L’ARCOM, GRAND INQUISITEUR, RÉTABLISSEMENT DE LA CENSURE ?
Le Conseil d’État, comme il le fait dans ses décisions sur des contentieux qui lui sont soumis provoque le législateur sur les lacunes de ses lois.
En clair, le Conseil d’État pose la bonne question qui est de savoir si l’ARCOM (Autorité du Service Public de l’Audiovisuel dite indépendante) peut ou doit-elle jouer le rôle de grand censeur, d’inquisiteur en plus de ses nombreuses charges techniques de régulateur, attributeur des fréquences...?
Effectivement, nous n’avons trouvé aucun texte fixant précisément les missions confiées à l’ARCOM...le problème est posé...à quand la solution que doit donner le Parlement ?
Si le sujet venait devant le Parlement....nous aurions de belles empoignades mais ce serait une belle occasion d'un vrai débat sur le liberté de la presse, la liberté d'expression avec ses limités...sur les réseaux par exemple...nous craignons fort que ce débat ne soit pas pour tout de suite !
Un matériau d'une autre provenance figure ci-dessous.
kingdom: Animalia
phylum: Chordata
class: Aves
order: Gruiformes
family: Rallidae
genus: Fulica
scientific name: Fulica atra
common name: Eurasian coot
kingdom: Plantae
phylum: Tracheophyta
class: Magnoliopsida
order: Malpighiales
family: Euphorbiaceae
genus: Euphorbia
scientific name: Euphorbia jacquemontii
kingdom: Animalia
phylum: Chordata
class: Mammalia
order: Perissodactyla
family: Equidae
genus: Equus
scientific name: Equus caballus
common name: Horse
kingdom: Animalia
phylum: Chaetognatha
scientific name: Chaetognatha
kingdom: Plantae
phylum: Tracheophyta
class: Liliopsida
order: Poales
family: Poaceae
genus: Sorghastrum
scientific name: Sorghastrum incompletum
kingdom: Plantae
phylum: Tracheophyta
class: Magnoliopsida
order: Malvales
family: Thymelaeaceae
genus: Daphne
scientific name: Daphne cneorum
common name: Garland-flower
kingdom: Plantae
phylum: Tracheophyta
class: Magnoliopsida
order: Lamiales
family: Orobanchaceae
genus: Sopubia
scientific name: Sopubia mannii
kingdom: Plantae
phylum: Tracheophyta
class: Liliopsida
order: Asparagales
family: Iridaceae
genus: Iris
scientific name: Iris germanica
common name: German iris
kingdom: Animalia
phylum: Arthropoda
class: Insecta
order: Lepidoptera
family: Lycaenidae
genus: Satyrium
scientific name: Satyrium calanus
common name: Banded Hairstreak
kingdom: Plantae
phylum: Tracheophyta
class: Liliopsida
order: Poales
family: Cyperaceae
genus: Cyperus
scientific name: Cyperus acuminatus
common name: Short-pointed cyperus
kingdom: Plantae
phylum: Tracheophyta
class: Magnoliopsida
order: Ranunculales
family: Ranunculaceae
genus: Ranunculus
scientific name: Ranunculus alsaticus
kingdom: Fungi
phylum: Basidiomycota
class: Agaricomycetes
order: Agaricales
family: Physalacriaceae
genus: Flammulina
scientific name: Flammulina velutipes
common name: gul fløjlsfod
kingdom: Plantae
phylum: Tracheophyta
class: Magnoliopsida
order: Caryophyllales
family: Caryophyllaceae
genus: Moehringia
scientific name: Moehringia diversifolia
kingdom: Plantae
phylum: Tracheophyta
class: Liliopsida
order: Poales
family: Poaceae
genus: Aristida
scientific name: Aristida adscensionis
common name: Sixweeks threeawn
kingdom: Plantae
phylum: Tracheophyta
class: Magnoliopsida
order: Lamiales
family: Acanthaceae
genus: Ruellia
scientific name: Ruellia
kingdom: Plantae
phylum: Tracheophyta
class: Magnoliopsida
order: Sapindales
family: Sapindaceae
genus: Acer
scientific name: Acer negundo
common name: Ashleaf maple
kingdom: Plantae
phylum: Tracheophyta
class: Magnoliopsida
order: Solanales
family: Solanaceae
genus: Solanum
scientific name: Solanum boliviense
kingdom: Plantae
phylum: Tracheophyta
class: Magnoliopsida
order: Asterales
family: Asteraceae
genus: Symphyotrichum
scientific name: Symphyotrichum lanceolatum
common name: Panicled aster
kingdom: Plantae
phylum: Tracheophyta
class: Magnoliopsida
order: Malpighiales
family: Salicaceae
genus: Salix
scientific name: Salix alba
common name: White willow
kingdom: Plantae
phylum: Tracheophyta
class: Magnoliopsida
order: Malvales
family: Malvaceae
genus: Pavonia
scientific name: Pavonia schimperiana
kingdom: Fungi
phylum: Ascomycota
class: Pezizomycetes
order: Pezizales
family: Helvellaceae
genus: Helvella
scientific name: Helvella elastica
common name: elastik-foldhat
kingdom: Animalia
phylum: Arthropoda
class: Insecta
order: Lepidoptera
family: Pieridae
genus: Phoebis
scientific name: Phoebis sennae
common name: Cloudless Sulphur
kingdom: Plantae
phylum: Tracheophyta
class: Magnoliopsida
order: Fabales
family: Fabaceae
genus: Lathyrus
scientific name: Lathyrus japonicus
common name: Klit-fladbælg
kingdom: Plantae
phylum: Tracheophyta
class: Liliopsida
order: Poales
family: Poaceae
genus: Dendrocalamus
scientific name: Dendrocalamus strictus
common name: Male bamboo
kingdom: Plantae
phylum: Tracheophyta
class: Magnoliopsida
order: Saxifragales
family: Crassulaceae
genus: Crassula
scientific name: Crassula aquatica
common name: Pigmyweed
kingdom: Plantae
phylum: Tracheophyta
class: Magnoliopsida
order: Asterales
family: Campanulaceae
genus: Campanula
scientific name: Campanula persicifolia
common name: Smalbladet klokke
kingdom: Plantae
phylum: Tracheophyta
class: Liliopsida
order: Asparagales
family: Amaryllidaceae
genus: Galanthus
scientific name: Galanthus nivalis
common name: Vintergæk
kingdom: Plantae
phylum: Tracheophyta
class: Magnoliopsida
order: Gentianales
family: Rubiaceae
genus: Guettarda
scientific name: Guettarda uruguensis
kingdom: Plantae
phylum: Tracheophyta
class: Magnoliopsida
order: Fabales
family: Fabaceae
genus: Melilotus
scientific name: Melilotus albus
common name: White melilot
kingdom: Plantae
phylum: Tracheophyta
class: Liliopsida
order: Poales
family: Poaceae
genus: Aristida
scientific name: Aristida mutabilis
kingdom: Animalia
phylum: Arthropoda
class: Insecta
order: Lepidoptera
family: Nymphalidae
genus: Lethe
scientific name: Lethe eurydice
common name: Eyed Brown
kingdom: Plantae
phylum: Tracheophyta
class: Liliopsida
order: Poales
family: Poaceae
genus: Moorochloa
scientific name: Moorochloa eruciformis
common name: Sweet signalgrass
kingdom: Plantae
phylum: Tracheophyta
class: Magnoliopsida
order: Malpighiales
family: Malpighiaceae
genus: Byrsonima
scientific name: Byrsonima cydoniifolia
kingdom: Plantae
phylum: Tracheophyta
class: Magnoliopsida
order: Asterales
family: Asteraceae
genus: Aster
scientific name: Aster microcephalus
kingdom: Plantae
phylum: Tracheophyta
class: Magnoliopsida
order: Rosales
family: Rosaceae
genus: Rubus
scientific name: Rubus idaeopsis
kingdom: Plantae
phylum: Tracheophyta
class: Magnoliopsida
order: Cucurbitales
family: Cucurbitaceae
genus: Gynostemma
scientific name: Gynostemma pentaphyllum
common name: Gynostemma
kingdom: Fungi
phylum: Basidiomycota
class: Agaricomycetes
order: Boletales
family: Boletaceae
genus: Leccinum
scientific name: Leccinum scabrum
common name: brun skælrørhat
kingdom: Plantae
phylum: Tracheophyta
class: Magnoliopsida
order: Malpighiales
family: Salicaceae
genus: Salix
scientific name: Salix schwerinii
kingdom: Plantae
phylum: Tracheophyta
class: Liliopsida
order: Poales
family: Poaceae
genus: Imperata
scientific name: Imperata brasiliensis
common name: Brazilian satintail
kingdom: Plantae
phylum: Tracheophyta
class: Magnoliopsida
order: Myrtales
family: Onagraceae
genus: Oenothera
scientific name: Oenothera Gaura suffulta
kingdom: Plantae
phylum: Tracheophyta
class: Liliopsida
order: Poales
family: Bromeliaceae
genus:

D'ailleurs dans son communiqué de presse a bien précisé
"Par cette décision, le Conseil d’État ne se prononce pas sur le respect par les programmes de la chaîne CNews des exigences de pluralisme et d’indépendance de l’information. Il précise les principes applicables au contrôle que l’Arcom doit exercer sur le respect de leurs obligations légales par l’ensemble des chaînes et rappelle que, dans le respect de ces principes, le régulateur dispose d’un large pouvoir d’appréciation dans l’exercice des prérogatives qui lui sont conférées par la loi."
Exigences de pluralisme et d'indépendance de l'information ...C'est bien l'ARCOM qui est visée...comme aussi toutes les chaînes ...le débat n'est donc certainement pas pour demain et pourtant les chaînes du Service Public ont du souci à se faire et l'ARCOM du pain sur la planche. On peut rêver.